[ovs-dev] [RFC PATCH 1/2] sflow: introduce egress flow sampling

Neil McKee neil.mckee at inmon.com
Thu Aug 31 18:10:03 UTC 2017


Yes.  Any solution that samples the original packet and annotates it
with accurate information about its forwarding will conform to the
spec.   But anything you do that touches the chain of actions in more
than one place is likely to be problematic...

For example,  one possible approach that OVS *might* have taken from
the start was to (1) mark the packet for sampling at ingress (2)
accumulate forwarding information in a buffer as it goes through each
action,  then (3) send an upcall with original-packet+forwarding-info
at the point when all the actions were completed.  At first glance
this seems clean because there is only one upcall and no awkward
rendez-vous,  but actually it is making assumptions that the datapath
is happy to buffer information at any stage,  and that it will process
each packet to completion.  Suppose there were a datapath
implementation (in hardware or software) where it made sense to
pipeline the datapath with batches of packets?  It's not hard to
imagine scenarios where those assumptions would turn into serious
constraints.

I completely agree with you that the NAT detail is a high-value
measurement,  but the radical simplicity of the current implementation
is important,  so making changes to the datapath should be weighed
against that.  One question is:  would it help if the sFlow feed
included at least the outline of the NAT translation that is known
from the actions-list? Or is there some other way to look up the NAT
translation table from user-space?  Perhaps similar to the way the
host-sflow agent annotates samples with TCP performance metrics here:
https://github.com/sflow/host-sflow/blob/v2.0.11/src/Linux/mod_tcp.c#L512-L631

Neil

------
Neil McKee
InMon Corp.
http://www.inmon.com


On Thu, Aug 31, 2017 at 5:38 AM, Weglicki, MichalX
<michalx.weglicki at intel.com> wrote:
> Hello Neil,
>
> The problem is that to fill NAT translation correctly through
> extended_nat we need sample packet before and after the translation.
> I understand that such information (possibly) could be analyzed by
> collector based on information from two switches, however I think that
> correctly getting this information at one point is beneficial.
>
> The approach which Przemek took is similar to ipfix, where default
> configuration per bridge is to have packet sampled on ingress and egress.
> This allows to support all the middlebox functions (e.g. NAT) that ipfix
> defines. I think it should also be supported in OVS-sFLOW.
> I wasn't aware that same packet can't be sampled on ingreess
> and egress, according to specification it can have to be sampled on
> igress OR egress - I didn't find any clear statement forbidding it,
> but I'm sure it is there, as you said.
※
Assigned task 1
In the sFlow mailing-list post, what is the default per-bridge configuration in the ipfix approach?
Assigned task 2
Translate this sentence from the sFlow mailing-list post into French: "It's not hard to imagine scenarios where those assumptions would turn into serious constraints."
Assigned task 3
Please pick up the sFlow mailing-list post after its last sentence and carry it on.
※
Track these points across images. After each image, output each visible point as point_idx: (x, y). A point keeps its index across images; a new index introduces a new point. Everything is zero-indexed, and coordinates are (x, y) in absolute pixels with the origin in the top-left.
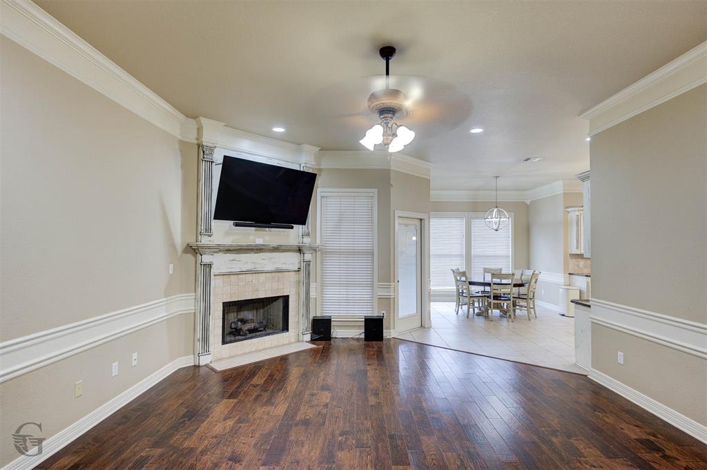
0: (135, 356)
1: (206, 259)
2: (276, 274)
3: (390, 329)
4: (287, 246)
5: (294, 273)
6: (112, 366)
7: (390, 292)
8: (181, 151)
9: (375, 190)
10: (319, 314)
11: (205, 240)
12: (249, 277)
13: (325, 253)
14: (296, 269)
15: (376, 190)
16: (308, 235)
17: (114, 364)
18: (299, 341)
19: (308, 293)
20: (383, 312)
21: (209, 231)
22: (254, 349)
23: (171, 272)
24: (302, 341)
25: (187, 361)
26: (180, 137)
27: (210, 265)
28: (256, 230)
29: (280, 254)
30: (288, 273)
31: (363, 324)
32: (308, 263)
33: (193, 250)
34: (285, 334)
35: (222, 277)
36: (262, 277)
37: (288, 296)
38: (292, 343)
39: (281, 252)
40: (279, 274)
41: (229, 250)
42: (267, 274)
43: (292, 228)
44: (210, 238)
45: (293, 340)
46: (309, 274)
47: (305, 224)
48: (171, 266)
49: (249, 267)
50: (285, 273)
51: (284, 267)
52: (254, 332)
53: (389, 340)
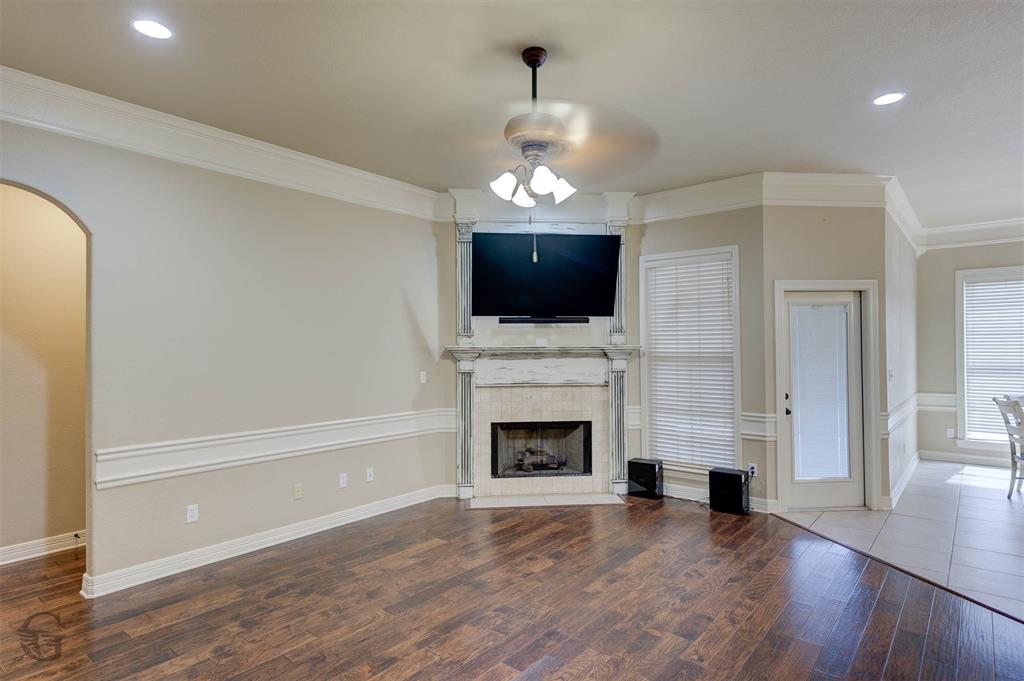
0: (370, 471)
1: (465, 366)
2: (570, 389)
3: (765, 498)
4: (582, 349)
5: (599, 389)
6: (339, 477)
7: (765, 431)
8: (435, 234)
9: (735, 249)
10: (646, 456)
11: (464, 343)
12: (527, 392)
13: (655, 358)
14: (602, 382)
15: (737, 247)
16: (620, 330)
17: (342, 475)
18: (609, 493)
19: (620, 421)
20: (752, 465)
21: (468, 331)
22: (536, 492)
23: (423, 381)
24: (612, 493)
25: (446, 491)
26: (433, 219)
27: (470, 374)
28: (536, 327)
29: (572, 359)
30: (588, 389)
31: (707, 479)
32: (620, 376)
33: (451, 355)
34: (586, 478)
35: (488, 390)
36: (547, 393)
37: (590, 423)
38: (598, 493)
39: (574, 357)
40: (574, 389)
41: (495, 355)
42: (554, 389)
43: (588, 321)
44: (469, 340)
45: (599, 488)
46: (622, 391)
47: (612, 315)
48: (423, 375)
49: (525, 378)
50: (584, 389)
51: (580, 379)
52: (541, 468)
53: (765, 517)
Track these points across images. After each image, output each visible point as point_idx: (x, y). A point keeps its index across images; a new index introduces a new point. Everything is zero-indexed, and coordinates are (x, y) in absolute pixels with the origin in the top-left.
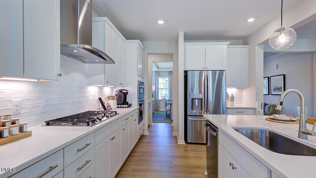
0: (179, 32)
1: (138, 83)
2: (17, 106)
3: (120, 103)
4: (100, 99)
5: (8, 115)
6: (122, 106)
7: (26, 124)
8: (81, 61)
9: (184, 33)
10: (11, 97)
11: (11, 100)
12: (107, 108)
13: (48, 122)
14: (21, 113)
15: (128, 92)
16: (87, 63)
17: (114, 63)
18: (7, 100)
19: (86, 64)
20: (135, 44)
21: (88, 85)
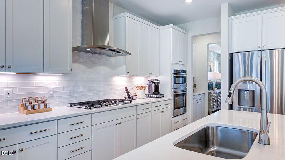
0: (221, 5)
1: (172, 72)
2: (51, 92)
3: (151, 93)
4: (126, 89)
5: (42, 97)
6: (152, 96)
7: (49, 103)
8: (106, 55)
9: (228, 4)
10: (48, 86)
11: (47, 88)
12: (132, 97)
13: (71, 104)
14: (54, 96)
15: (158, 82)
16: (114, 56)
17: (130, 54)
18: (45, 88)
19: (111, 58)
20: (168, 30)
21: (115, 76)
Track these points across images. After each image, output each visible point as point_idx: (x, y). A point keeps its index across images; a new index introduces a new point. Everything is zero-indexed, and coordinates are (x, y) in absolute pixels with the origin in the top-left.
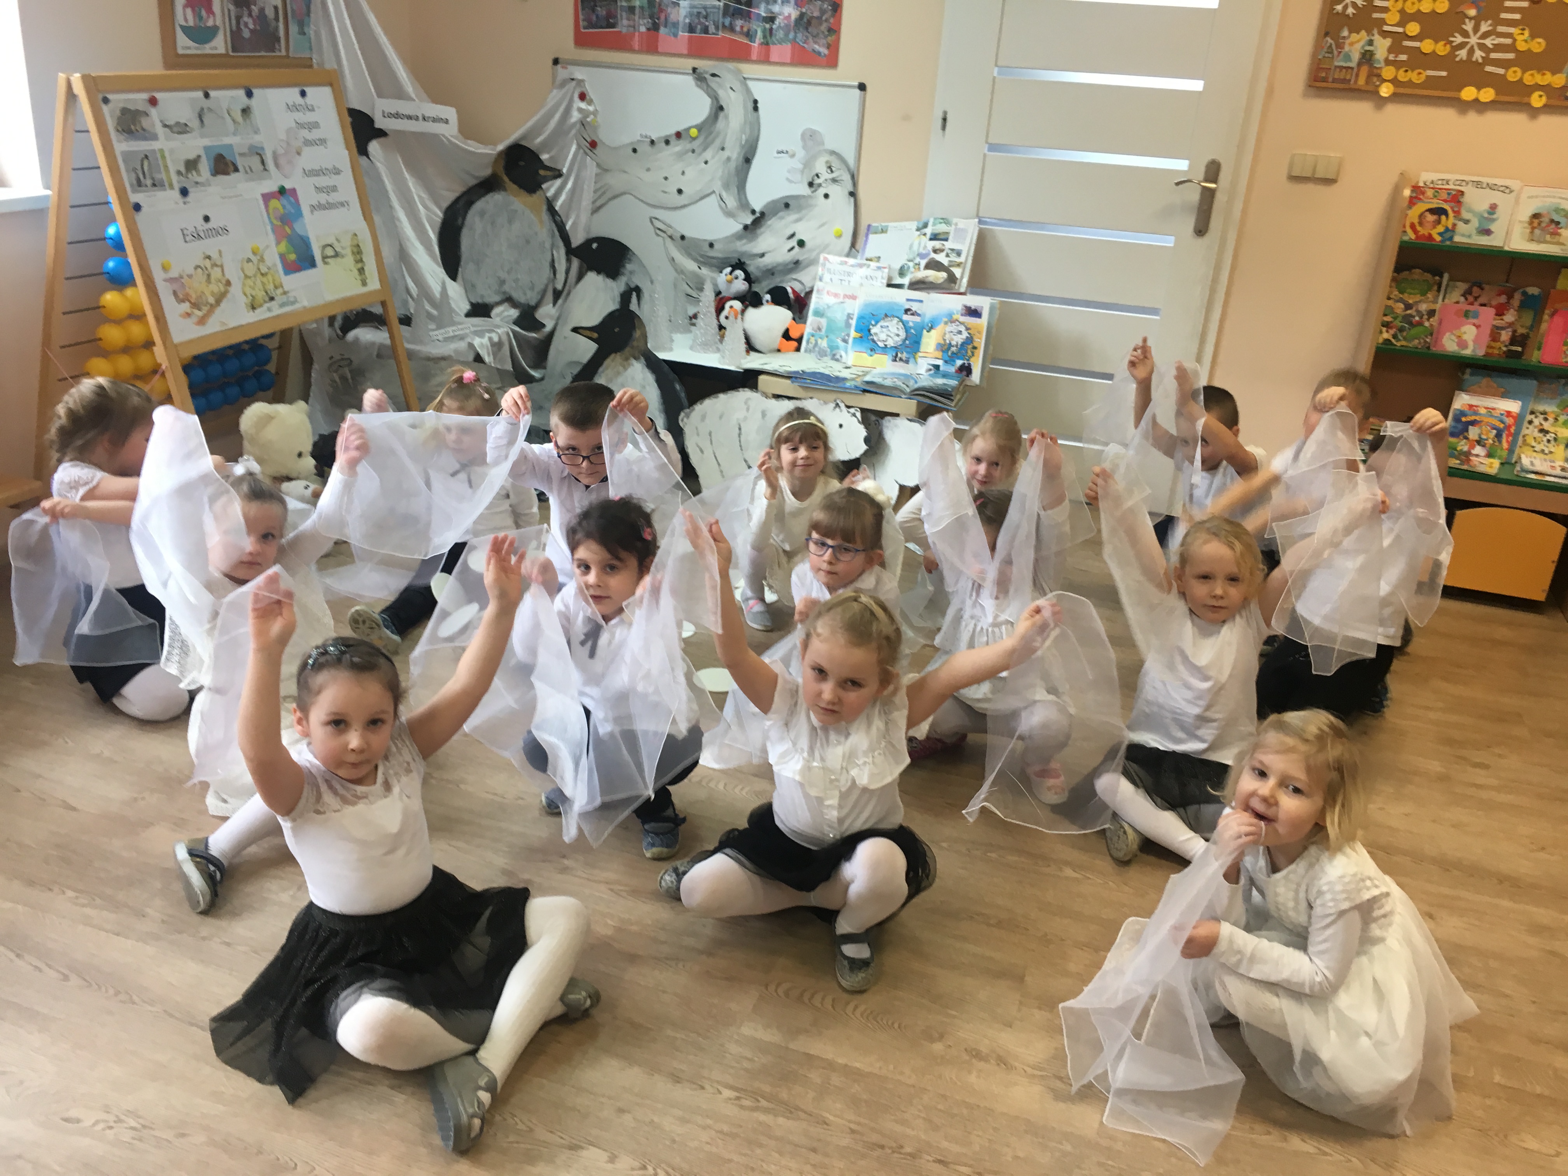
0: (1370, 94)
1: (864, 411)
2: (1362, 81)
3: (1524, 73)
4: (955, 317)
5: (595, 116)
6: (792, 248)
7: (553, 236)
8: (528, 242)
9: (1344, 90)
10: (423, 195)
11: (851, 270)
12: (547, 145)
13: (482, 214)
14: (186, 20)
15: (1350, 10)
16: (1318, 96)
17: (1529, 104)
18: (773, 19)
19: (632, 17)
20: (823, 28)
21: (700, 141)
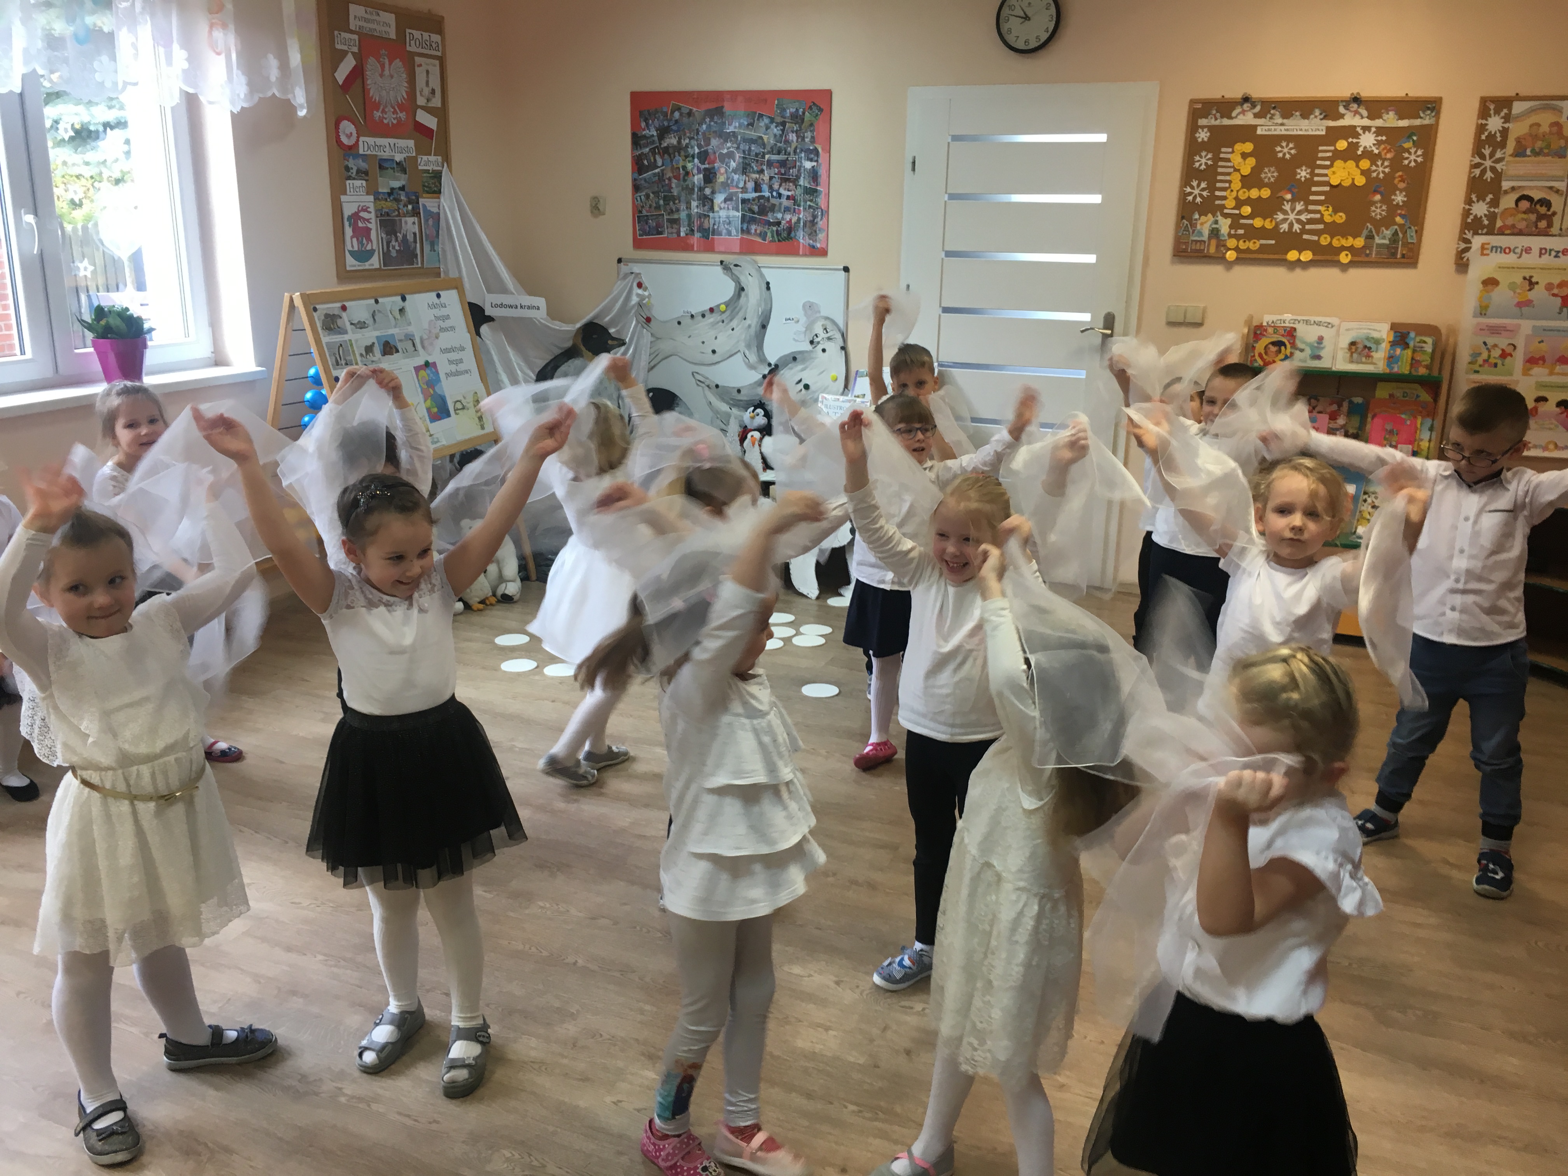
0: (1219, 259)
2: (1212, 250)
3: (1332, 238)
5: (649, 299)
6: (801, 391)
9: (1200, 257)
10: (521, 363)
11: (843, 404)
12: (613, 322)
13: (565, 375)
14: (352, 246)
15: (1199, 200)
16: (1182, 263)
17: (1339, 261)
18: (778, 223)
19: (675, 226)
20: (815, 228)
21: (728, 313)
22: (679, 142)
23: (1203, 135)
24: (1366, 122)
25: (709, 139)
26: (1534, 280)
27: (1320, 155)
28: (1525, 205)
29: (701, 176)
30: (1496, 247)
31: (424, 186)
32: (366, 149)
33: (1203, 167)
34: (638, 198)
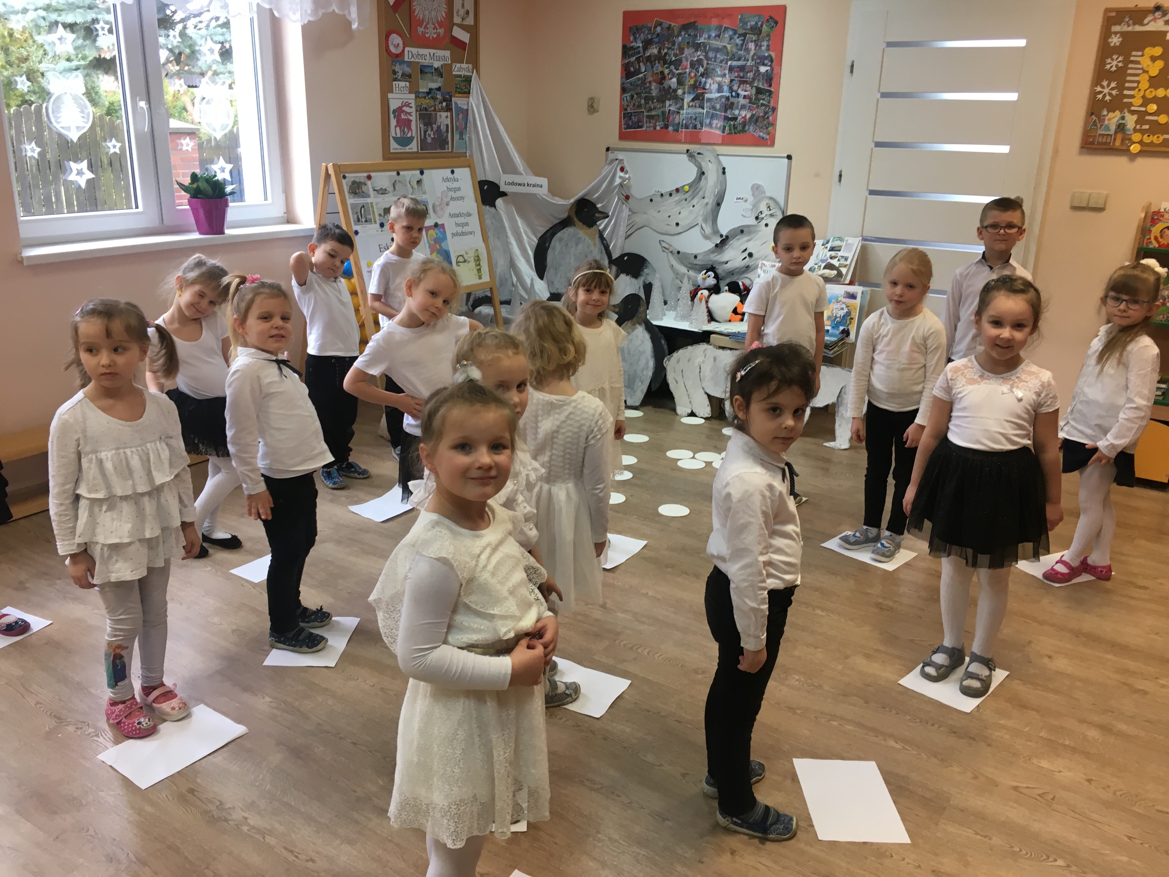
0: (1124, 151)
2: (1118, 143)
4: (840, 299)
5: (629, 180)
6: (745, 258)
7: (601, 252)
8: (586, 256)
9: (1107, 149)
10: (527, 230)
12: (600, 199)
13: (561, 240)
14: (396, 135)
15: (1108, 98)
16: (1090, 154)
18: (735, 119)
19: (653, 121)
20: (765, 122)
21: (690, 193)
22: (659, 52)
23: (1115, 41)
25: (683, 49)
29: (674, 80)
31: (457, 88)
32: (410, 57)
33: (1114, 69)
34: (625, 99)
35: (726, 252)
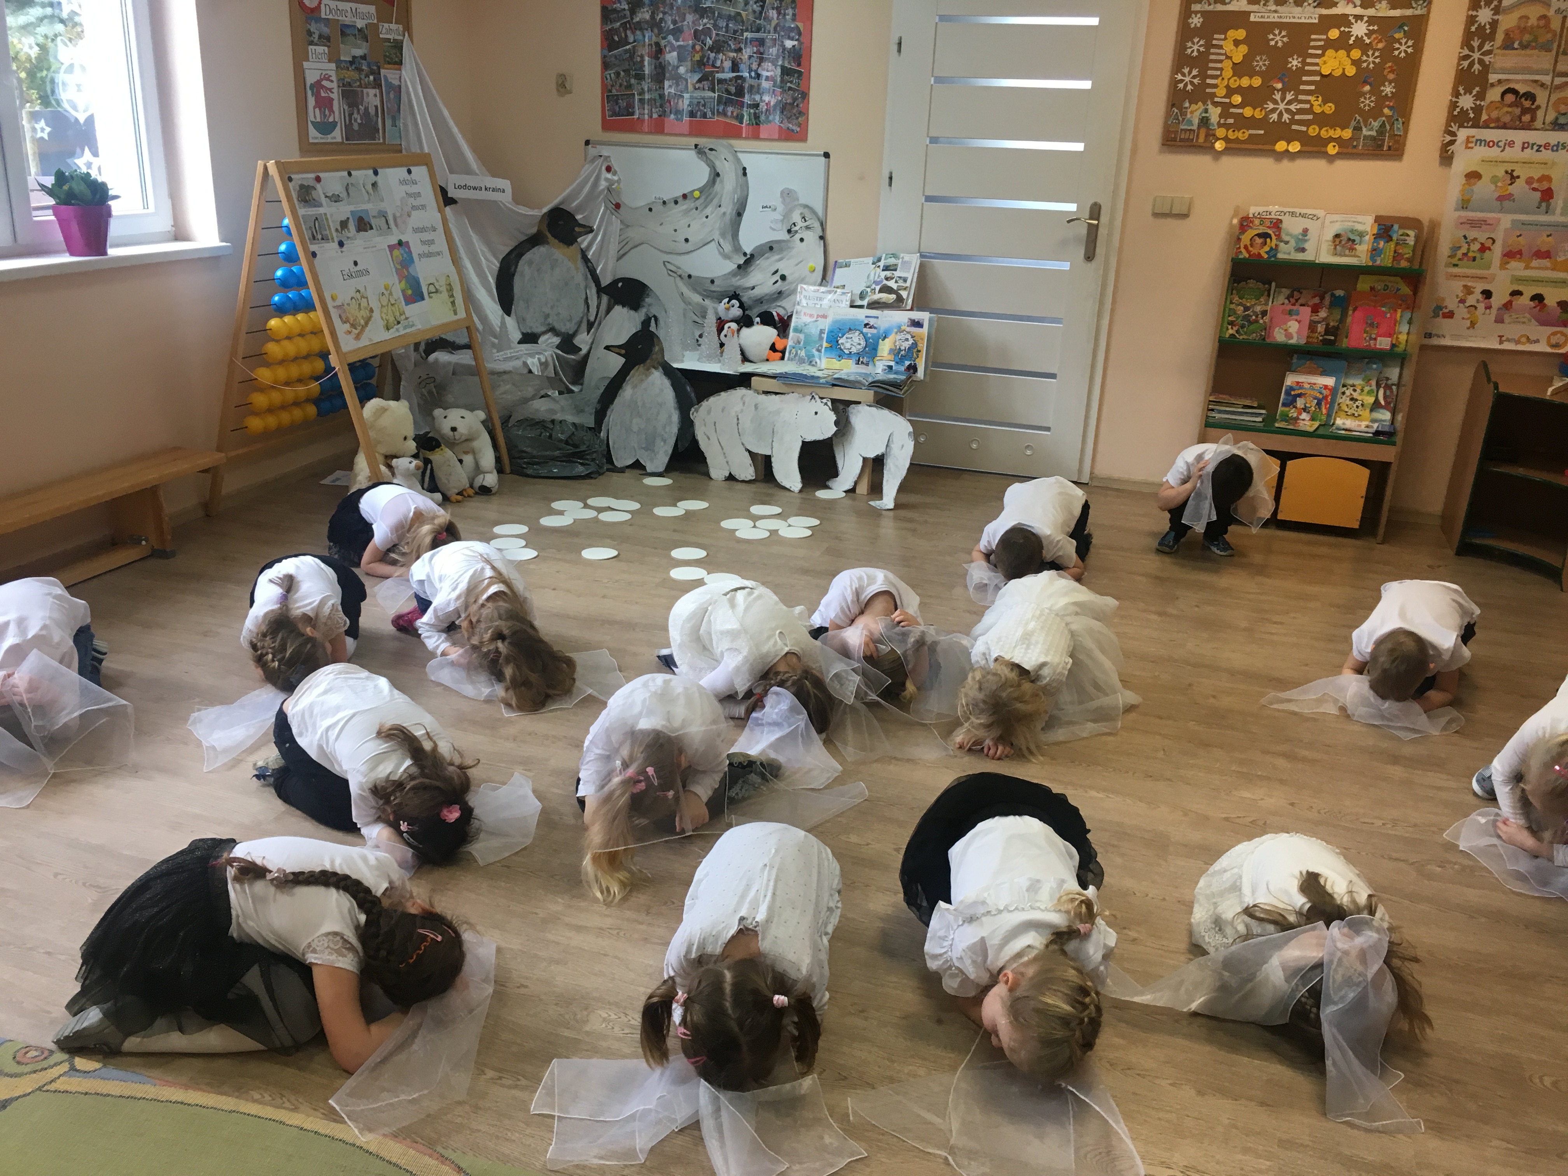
※
Response area 1
Packets are sampled on both ingress and egress.

Response area 2
Il n'est pas difficile d'imaginer des scénarios où ces hypothèses deviendraient de sérieuses contraintes.

Response area 3
>
> What if I would go into some hybrid approach, when all sampling
> would happen on ingress, but there would be optional egress action
> which fills additional counters (like extended_nat) and sent it when needed.
> So the logic would be:
> - When ingress action is executed, all counters are calculated, if any
>   of the counters can't be retrieved at this point, packet is buffered, and
>   marked for egress sampling with additional information what information
>  is missing.
> - Then on egress when action is executed, requested function is
>   calculated, filled, and then sent to collector.
> - In all other cases, egress action will just ignore packet, as it would be
>   already sampled on ingress action.
>
> Do you think such approach would work?
>
> Br,
> Michal.
>
>> -----Original Message-----
>> From: Neil McKee [mailto:neil.mckee at inmon.com]
>> Sent: Monday, August 28, 2017 9:47 PM
>> To: Weglicki, MichalX <michalx.weglicki at intel.com>
>> Cc: dev at openvswitch.org
>> Subject: Re: [ovs-dev] [RFC PATCH 1/2] sflow: introduce egress flow sampling
>>
>> If you add an egress sampling action like this it ends up violating
>> the sFlow spec.   To understand why,  first see this thread back in
>> 2013 when we switched from per-interface datasources to per-bridge
>> datasources:
>> https://mail.openvswitch.org/pipermail/ovs-dev/2013-April/270575.html
>>
>> Having the packet-sampling datasource be the bridge was very helpful.
>> It meant we didn't have to add a new datasource for every new input
>> port,  and didn't have to worry about input ports that had no ifIndex.
>> However a single datasource cannot sample the same "Packet Flow" twice
>> (see sFlow spec) so the same bridge datasource cannot sample on both
>> ingress and egress.
>>
>> If we took the radical step of going back to per-interface
>> datasources,  then it would be allowable,  but that is not tempting.
>> For one thing we would have to make sure that the sampled packet
>> header was fully decided and knowable at that point.   If,  for
>> example,  the MAC source address of the egress packet is not yet
>> determined then inserting a made-up layer-2 header would be
>> problematic  (this is actually a known problem with existing
>> egress-sampling implementations -- when packet samples are reported
>> that never actually existed in the network it can pollute the analysis
>> of address-mappings, host-location, traffic matrix de-duplication and
>> more).
>>
>> A guiding principle of sFlow is that the agent should be radically
>> simple and implemented everywhere.  The NAT addressing should be
>> visible at the next downstream switch port.   I concede that it can be
>> very helpful when the NAT info is included by the device doing the
>> translation,  but if you examine the packet samples from each
>> observation point you should still be able to associate the internal
>> and external flows at the sFlow collector.  Does that work for your
>> use-case?
>>
>> Neil
>>
>>
>> ------
>> Neil McKee
>> InMon Corp.
>> http://www.inmon.com
>>
>>
>> On Thu, Aug 24, 2017 at 5:33 AM, Michal Weglicki
>> <michalx.weglicki at intel.com> wrote:
>> > Currently, sFlow implementation in Open vSwitch samples packets only on igress.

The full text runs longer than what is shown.